====== DATA EXCERPTS ======

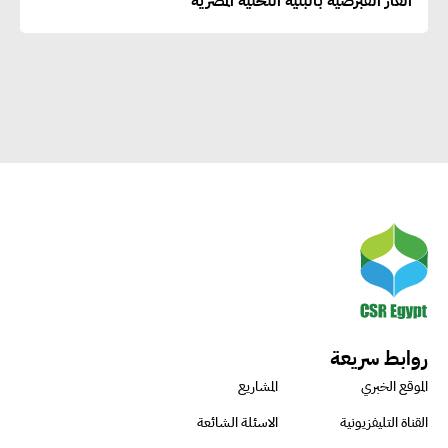
الغاز القبرصية بالبنية التحتية المصرية
راشا القلي :ضرورة اتخاذ خطوات
جادة وسريعة نحو حوكمة المناخ
خبراء تنمية مستدامة : تأسيس
الاستراتيجيات بناء على المعطيات
والاحتياجات الواقعية يساعد في
استدامة المشروعات التنموية
الرئيس التنفيذي لشركة لسكيما :
أطلقنا أول برنامج معتمد لقياس
الأثر البيئي والمجتمعي
روابط سريعة
الموقع الخبري
المشاريع
ميسون علي : ضرورة تقييم
القناة التليفزيونية
الاسئلة الشائعة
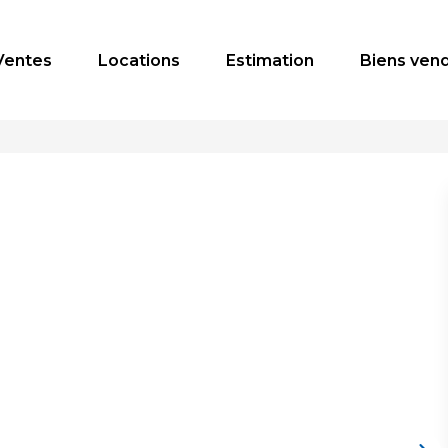
Ventes
Locations
Estimation
Biens ven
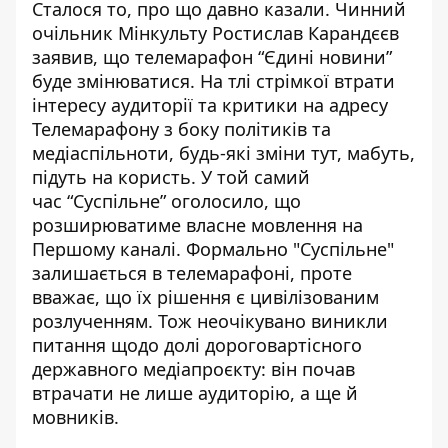
Сталося то, про що давно казали. Чинний
очільник Мінкульту Ростислав Карандєєв
заявив, що телемарафон “Єдині новини”
буде змінюватися. На тлі стрімкої втрати
інтересу аудиторії та критики на адресу
Телемарафону з боку політиків та
медіаспільноти, будь-які зміни тут, мабуть,
підуть на користь. У той самий
час
“Суспільне” оголосило, що
розширюватиме
власне мовлення на
Першому каналі
. Формально "Суспільне"
залишається в телемарафоні, проте
вважає, що їх рішення є цивілізованим
розлученням. Тож неочікувано виникли
питання щодо долі дороговартісного
державного медіапроєкту: він почав
втрачати не лише аудиторію, а ще й
мовників.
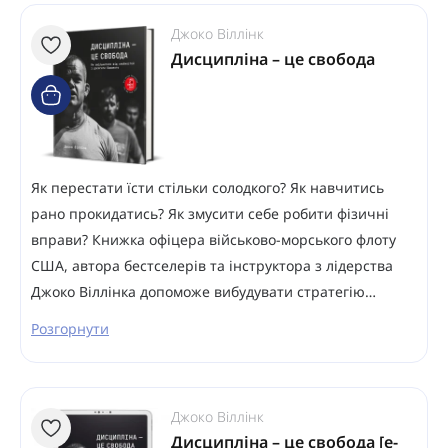
Джоко Віллінк
Дисципліна – це свобода
Як перестати їсти стільки солодкого? Як навчитись
рано прокидатись? Як змусити себе робити фізичні
вправи? Книжка офіцера військово-морського флоту
США, автора бестселерів та інструктора з лідерства
Джоко Віллінка допоможе вибудувати стратегію…
Розгорнути
Джоко Віллінк
Дисципліна – це свобода [e-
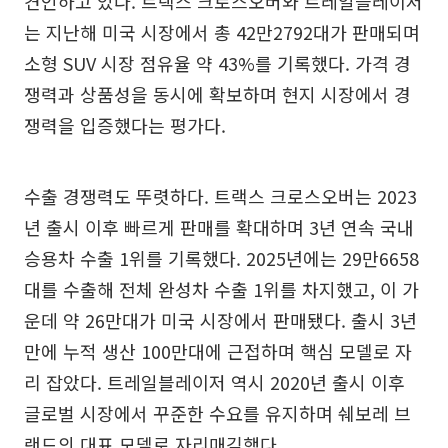
견인하고 있다. 트랙스 크로스오버와 트레일블레이저
는 지난해 미국 시장에서 총 42만2792대가 판매되며
소형 SUV 시장 점유율 약 43%를 기록했다. 가격 경
쟁력과 상품성을 동시에 확보하며 현지 시장에서 경
쟁력을 입증했다는 평가다.
수출 경쟁력도 뚜렷하다. 트랙스 크로스오버는 2023
년 출시 이후 빠르게 판매를 확대하며 3년 연속 국내
승용차 수출 1위를 기록했다. 2025년에는 29만6658
대를 수출해 전체 완성차 수출 1위를 차지했고, 이 가
운데 약 26만대가 미국 시장에서 판매됐다. 출시 3년
만에 누적 생산 100만대에 근접하며 핵심 모델로 자
리 잡았다. 트레일블레이저 역시 2020년 출시 이후
글로벌 시장에서 꾸준한 수요를 유지하며 쉐보레 브
랜드의 대표 모델로 자리매김했다.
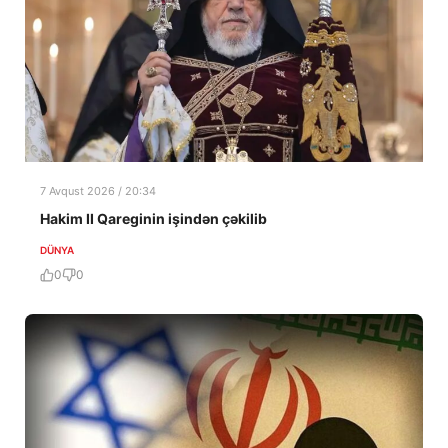
7 Avqust 2026 / 20:34
Hakim II Qareginin işindən çəkilib
DÜNYA
0
0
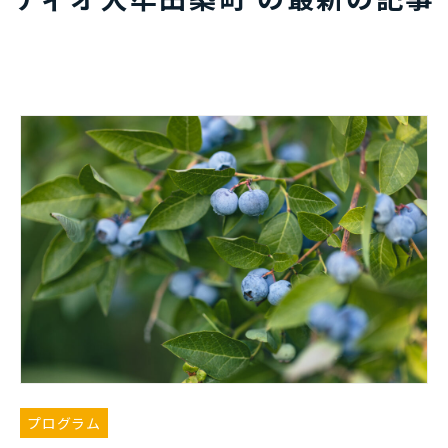
プログラム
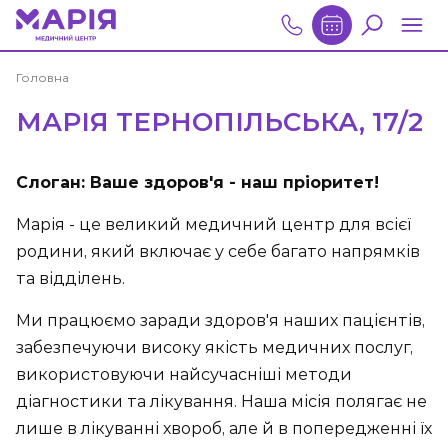
Головна
МАРІЯ ТЕРНОПІЛЬСЬКА, 17/2
Слоган: Ваше здоров'я - наш пріоритет!
Марія - це великий медичний центр для всієї
родини, який включає у себе багато напрямків
та відділень.
Ми працюємо заради здоров'я наших пацієнтів,
забезпечуючи високу якість медичних послуг,
використовуючи найсучасніші методи
діагностики та лікування. Наша місія полягає не
лише в лікуванні хвороб, але й в попередженні їх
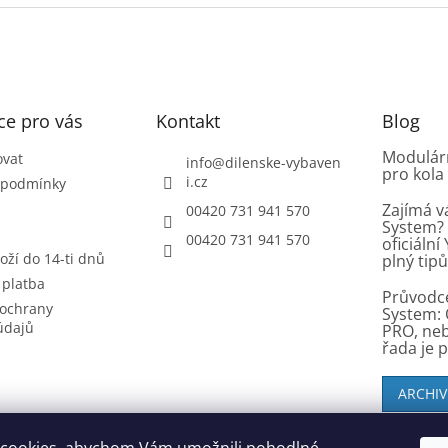
ce pro vás
Kontakt
Blog
Modulárn
ovat
info
@
dilenske-vybaven
pro kola
i.cz
 podmínky
Zajímá v
00420 731 941 570
System? 
00420 731 941 570
oficiáln
oží do 14-ti dnů
plný tip
 platba
Průvodc
ochrany
System: 
údajů
PRO, ne
řada je 
ARCHIV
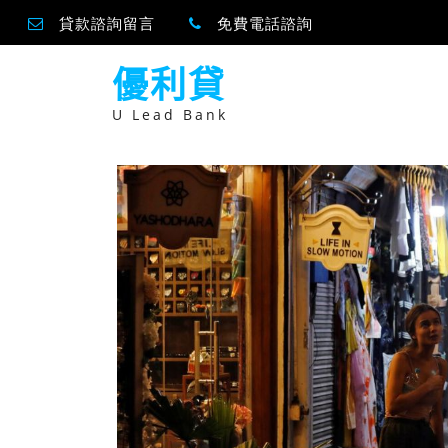
貸款諮詢留言
免費電話諮詢
跳
優利貸
至
主
要
U Lead Bank
內
容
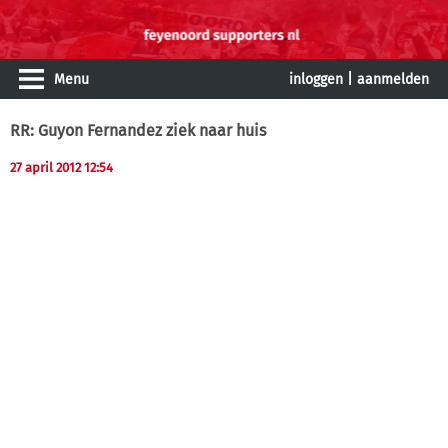
Menu
inloggen
|
aanmelden
RR: Guyon Fernandez ziek naar huis
27 april 2012 12:54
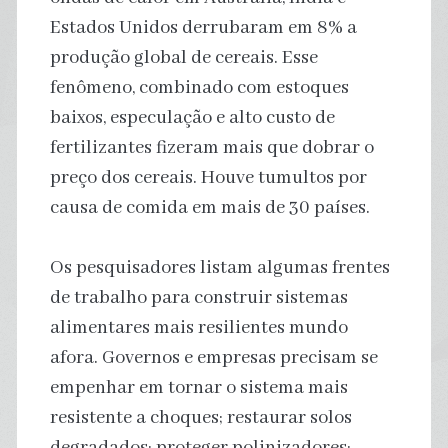
Estados Unidos derrubaram em 8% a
produção global de cereais. Esse
fenômeno, combinado com estoques
baixos, especulação e alto custo de
fertilizantes fizeram mais que dobrar o
preço dos cereais. Houve tumultos por
causa de comida em mais de 30 países.
Os pesquisadores listam algumas frentes
de trabalho para construir sistemas
alimentares mais resilientes mundo
afora. Governos e empresas precisam se
empenhar em tornar o sistema mais
resistente a choques; restaurar solos
degradados; proteger polinizadores;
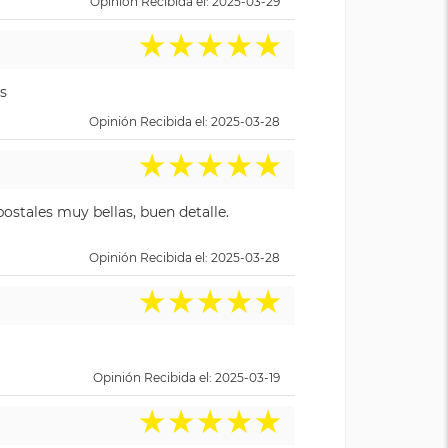
Opinión Recibida el: 2025-03-29
★
★
★
★
★
s
Opinión Recibida el: 2025-03-28
★
★
★
★
★
ostales muy bellas, buen detalle.
Opinión Recibida el: 2025-03-28
★
★
★
★
★
Opinión Recibida el: 2025-03-19
★
★
★
★
★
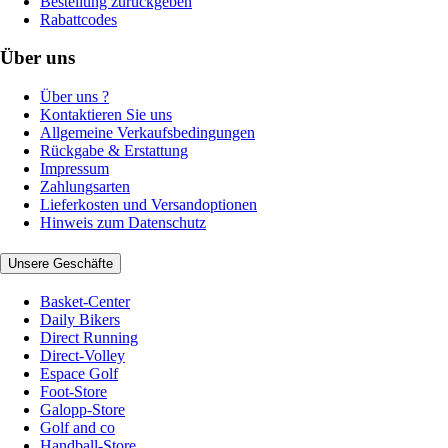
Bestellung zurückgeben
Rabattcodes
Über uns
Über uns ?
Kontaktieren Sie uns
Allgemeine Verkaufsbedingungen
Rückgabe & Erstattung
Impressum
Zahlungsarten
Lieferkosten und Versandoptionen
Hinweis zum Datenschutz
Unsere Geschäfte
Basket-Center
Daily Bikers
Direct Running
Direct-Volley
Espace Golf
Foot-Store
Galopp-Store
Golf and co
Handball-Store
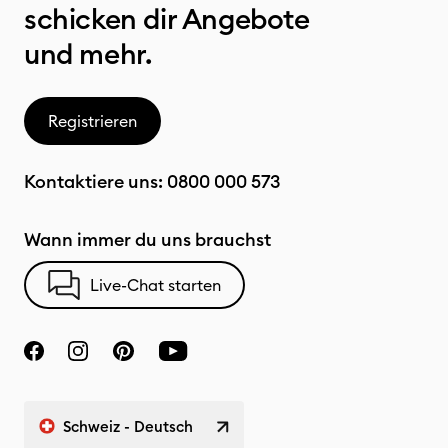
schicken dir Angebote
und mehr.
Registrieren
Kontaktiere uns:
0800 000 573
Wann immer du uns brauchst
Live-Chat starten
Schweiz - Deutsch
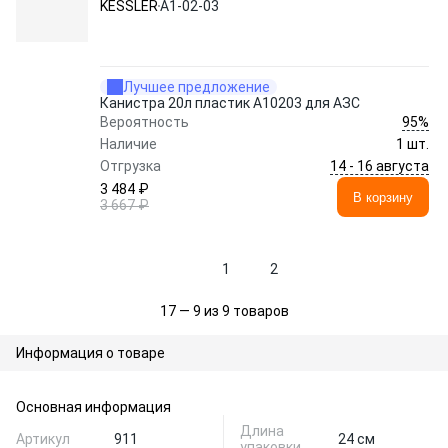
KESSLER
А1-02-03
Лучшее предложение
Канистра 20л пластик А10203 для АЗС
95%
Вероятность
Наличие
1 шт.
14 - 16 августа
Отгрузка
3 484 ₽
В корзину
3 667 ₽
1
2
17 — 9 из 9 товаров
Информация о товаре
Основная информация
Длина
Артикул
911
24 см
упаковки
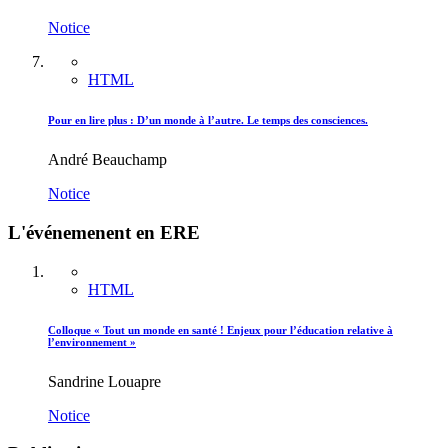
Notice
HTML
Pour en lire plus : D’un monde à l’autre. Le temps des consciences.
André Beauchamp
Notice
L'événemenent en ERE
HTML
Colloque « Tout un monde en santé ! Enjeux pour l’éducation relative à
l’environnement »
Sandrine Louapre
Notice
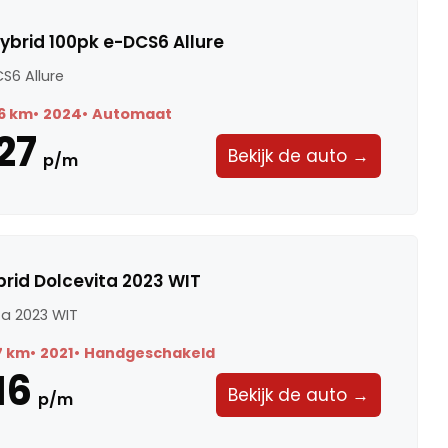
ybrid 100pk e-DCS6 Allure
S6 Allure
6 km
2024
Automaat
27
Bekijk de auto →
p/m
ybrid Dolcevita 2023 WIT
ita 2023 WIT
7 km
2021
Handgeschakeld
16
Bekijk de auto →
p/m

======

Find every line with "기록했다" in the listing and state how many there are, nothing else.

*TASK OUTPUT:* 2